_TASK 1_. In the TV family comparison, what is the typical problem listed for The Bradys?
_TASK 2_. Print the part of the TV family comparison between "Thirtysomething: Nancy gets" and "to follow them.", inclusive.

_PASSAGE SHOWN_.
The Bradys: Ritual hugging
Married…With Children: ”Oh, great.”
Thirtysomething: ”Of course I’m happy for you. Really. But what about me? Why does it always have to be about you?
The Flintstones: ”Yabba-dabba doo

Expression Of Rage

The Brady Bunch: ”Hmmm…”
The Bradys: ”If you back away from something you really want, then you’re a quitter!” (the angriest any Brady has ever been)
Married…With Children: ”Aaagh, God, take me from this miserable life!”
Thirtysomething: ”I’m not angry, OK?”
The Flintstones: ”Willllmaaaa!”

Typical Problem
The Brady Bunch: Marcia and her rival both want to be the prom queen.
The Bradys: Bobby gets paralyzed.
Married…With Children: Al doesn’t buy his family Christmas presents.
Thirtysomething: Nancy gets cancer.
The Flintstones: Fred and Barney are staying out too late.

Typical Solution
The Brady Bunch: The prom committee decides to have two queens.
The Bradys: Bobby gets married.
Married…With Children: They hate him.
Thirtysomething: If only we knew…
The Flintstones: Wilma and Betty decide to follow them.

House Style
The Brady Bunch: Conservative but mod, circa ’69
The Bradys: Conservative but mod, circa ’90
Married…With Children: Roach motel
Thirtysomething: Enviable
The Flintstones: Suburban cave

Clothing Style
The Brady Bunch: Early Osmonds
The Bradys: Made in the USA
Married…With Children: Flammable fabrics
Thirtysomething: Eclectic earth tones; nice ties
The Flintstones: One-piece

Most Annoying Character
The Brady Bunch: Alice’s cousin Emma, the substitute housekeeper (too strict)
The Bradys: Marcia’s husband, Wally (chronically unemployable)
Married…With Children: Steve (supercilious)
Thirtysomething: Ellyn (goes through Hope’s drawers, babbles, changes hairstyle every other week, generally mistreats her friends)
The Flintstones: Mr. Slate (bossy)

_PROVIDED INFORMATION_.
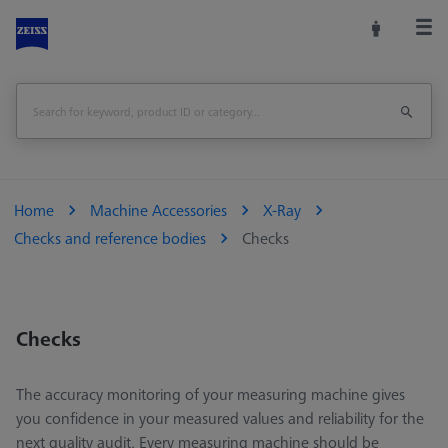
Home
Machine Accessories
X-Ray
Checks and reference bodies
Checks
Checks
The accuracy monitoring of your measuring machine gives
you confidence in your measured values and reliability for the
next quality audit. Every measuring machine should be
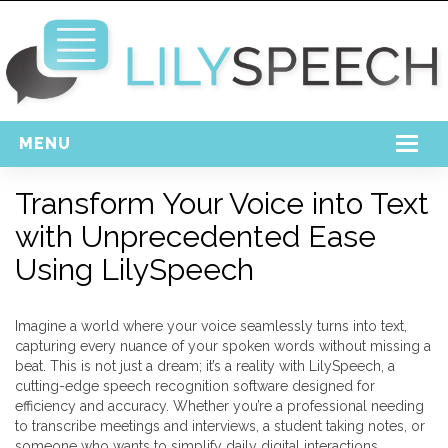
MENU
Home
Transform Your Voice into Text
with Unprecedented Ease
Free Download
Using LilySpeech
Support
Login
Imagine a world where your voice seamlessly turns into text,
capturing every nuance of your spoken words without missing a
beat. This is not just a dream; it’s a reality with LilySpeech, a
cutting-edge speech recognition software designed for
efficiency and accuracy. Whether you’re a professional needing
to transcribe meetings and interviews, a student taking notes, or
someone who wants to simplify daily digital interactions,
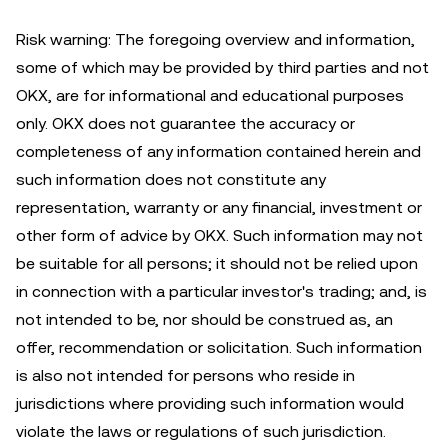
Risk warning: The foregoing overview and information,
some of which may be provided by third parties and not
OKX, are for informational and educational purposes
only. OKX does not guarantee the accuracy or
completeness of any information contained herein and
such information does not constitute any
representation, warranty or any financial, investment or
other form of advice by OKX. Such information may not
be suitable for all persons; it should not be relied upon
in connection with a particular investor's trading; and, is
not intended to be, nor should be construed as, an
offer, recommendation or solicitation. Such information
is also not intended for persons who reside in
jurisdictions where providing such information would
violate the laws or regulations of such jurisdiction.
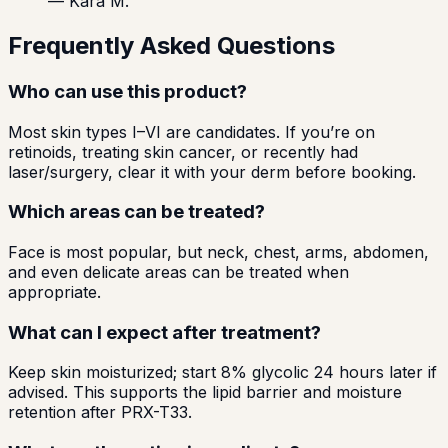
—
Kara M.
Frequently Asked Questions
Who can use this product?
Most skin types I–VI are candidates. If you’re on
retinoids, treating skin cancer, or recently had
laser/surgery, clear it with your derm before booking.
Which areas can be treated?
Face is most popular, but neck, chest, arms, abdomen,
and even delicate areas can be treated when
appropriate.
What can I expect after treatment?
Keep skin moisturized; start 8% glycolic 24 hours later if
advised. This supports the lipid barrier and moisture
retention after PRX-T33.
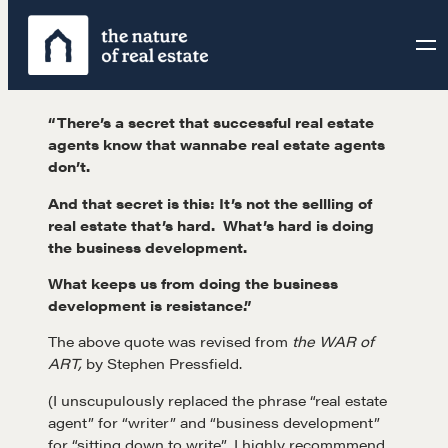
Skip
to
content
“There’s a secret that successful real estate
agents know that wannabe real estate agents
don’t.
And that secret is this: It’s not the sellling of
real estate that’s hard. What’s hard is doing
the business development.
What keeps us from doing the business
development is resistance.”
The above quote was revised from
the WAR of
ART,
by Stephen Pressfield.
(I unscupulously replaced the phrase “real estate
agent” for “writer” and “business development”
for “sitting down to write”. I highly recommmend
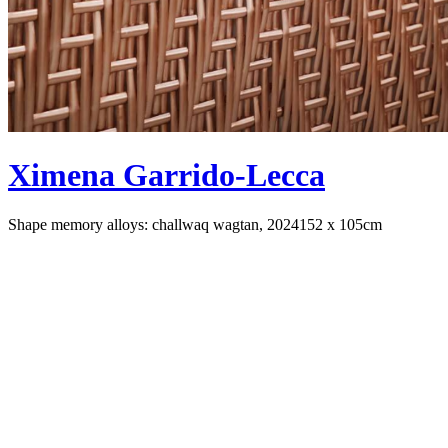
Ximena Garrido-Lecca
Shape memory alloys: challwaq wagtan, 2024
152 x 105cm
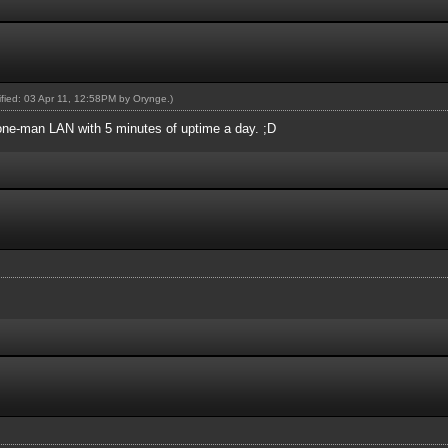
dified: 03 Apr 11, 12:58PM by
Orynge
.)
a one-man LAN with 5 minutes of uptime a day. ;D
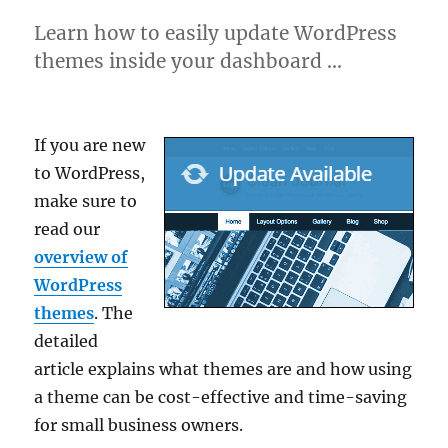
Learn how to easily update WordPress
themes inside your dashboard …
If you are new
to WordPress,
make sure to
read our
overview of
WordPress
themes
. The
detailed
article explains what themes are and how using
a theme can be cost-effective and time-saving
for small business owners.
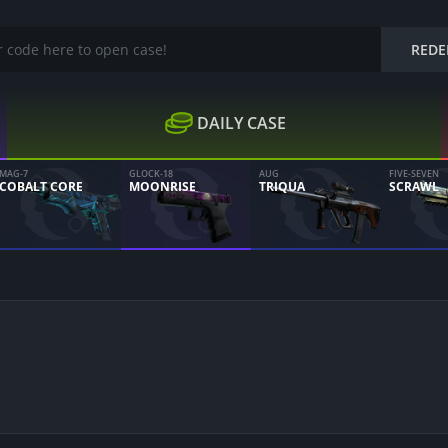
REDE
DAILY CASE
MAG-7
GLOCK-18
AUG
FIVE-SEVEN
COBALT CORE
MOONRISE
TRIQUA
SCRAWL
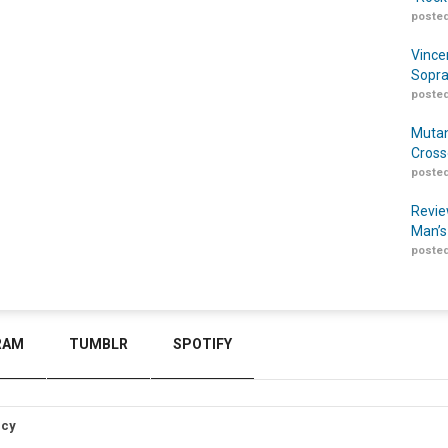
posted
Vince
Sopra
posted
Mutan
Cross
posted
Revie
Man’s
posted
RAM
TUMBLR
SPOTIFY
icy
...
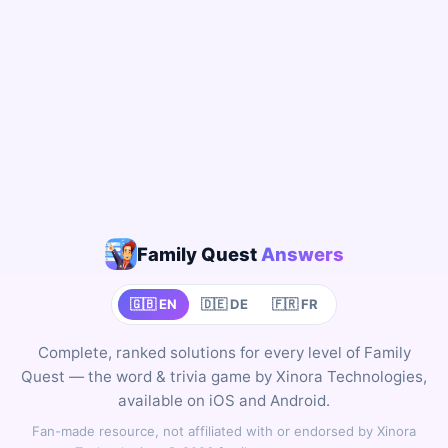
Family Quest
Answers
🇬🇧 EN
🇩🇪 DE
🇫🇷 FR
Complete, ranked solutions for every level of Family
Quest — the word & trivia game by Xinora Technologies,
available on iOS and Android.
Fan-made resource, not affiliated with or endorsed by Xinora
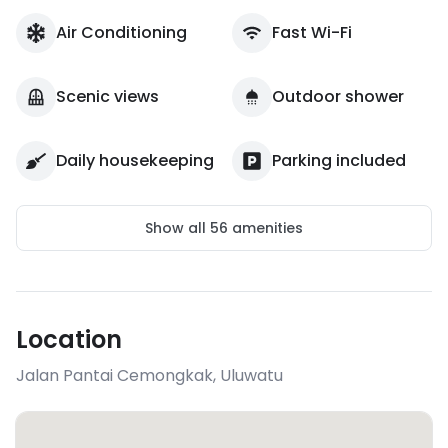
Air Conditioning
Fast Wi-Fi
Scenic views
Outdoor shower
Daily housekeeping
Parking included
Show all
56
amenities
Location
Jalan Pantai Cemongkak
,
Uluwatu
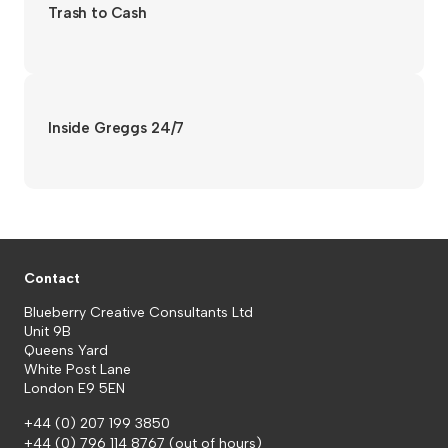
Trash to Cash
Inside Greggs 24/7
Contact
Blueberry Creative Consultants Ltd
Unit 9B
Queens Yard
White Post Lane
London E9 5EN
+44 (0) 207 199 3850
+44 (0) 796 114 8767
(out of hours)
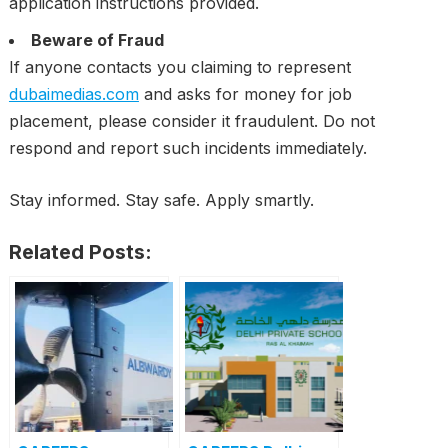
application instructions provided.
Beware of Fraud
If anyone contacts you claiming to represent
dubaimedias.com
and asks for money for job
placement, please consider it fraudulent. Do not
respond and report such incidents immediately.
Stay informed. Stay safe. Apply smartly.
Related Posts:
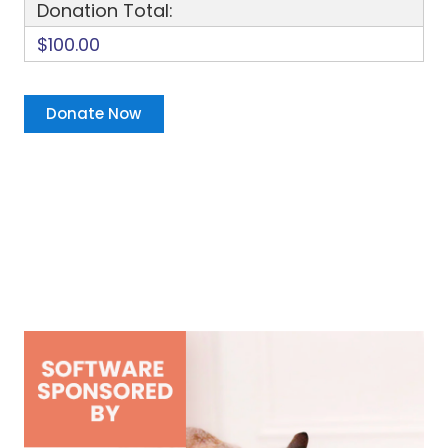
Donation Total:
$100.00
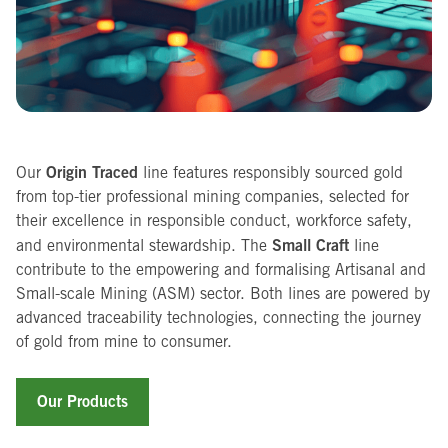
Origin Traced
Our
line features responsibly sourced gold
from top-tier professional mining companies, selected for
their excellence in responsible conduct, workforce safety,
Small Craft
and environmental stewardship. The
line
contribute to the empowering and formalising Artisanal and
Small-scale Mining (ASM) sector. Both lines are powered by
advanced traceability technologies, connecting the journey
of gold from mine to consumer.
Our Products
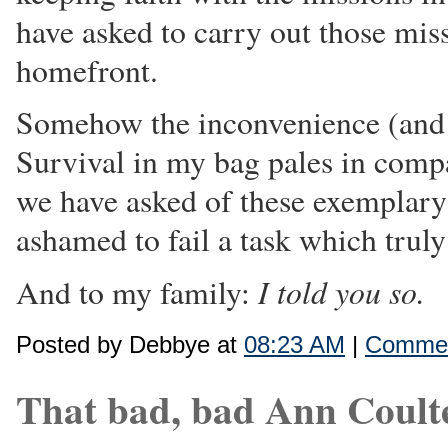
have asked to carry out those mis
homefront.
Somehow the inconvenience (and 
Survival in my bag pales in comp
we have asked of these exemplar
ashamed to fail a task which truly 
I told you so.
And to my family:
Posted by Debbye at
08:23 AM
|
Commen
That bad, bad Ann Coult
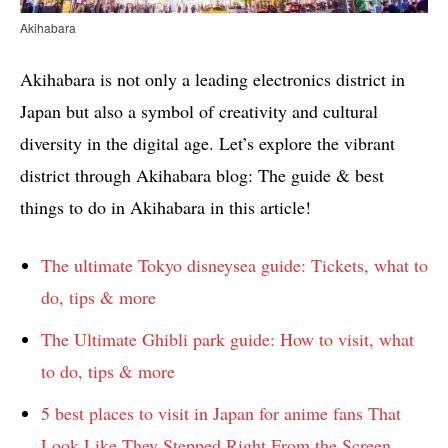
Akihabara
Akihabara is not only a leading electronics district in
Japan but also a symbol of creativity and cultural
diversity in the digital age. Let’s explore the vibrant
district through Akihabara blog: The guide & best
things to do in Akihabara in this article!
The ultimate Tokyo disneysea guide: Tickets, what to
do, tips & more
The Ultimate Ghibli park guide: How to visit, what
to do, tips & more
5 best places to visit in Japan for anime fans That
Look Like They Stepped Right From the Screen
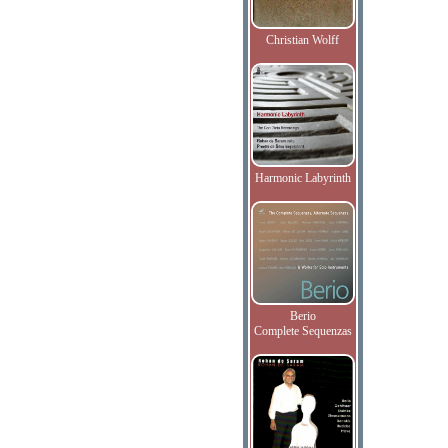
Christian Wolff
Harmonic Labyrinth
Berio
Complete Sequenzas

_YOUR RESPONSE 1_. Bobby gets paralyzed.

_YOUR RESPONSE 2_.
Thirtysomething: Nancy gets cancer.
The Flintstones: Fred and Barney are staying out too late.

Typical Solution
The Brady Bunch: The prom committee decides to have two queens.
The Bradys: Bobby gets married.
Married…With Children: They hate him.
Thirtysomething: If only we knew…
The Flintstones: Wilma and Betty decide to follow them.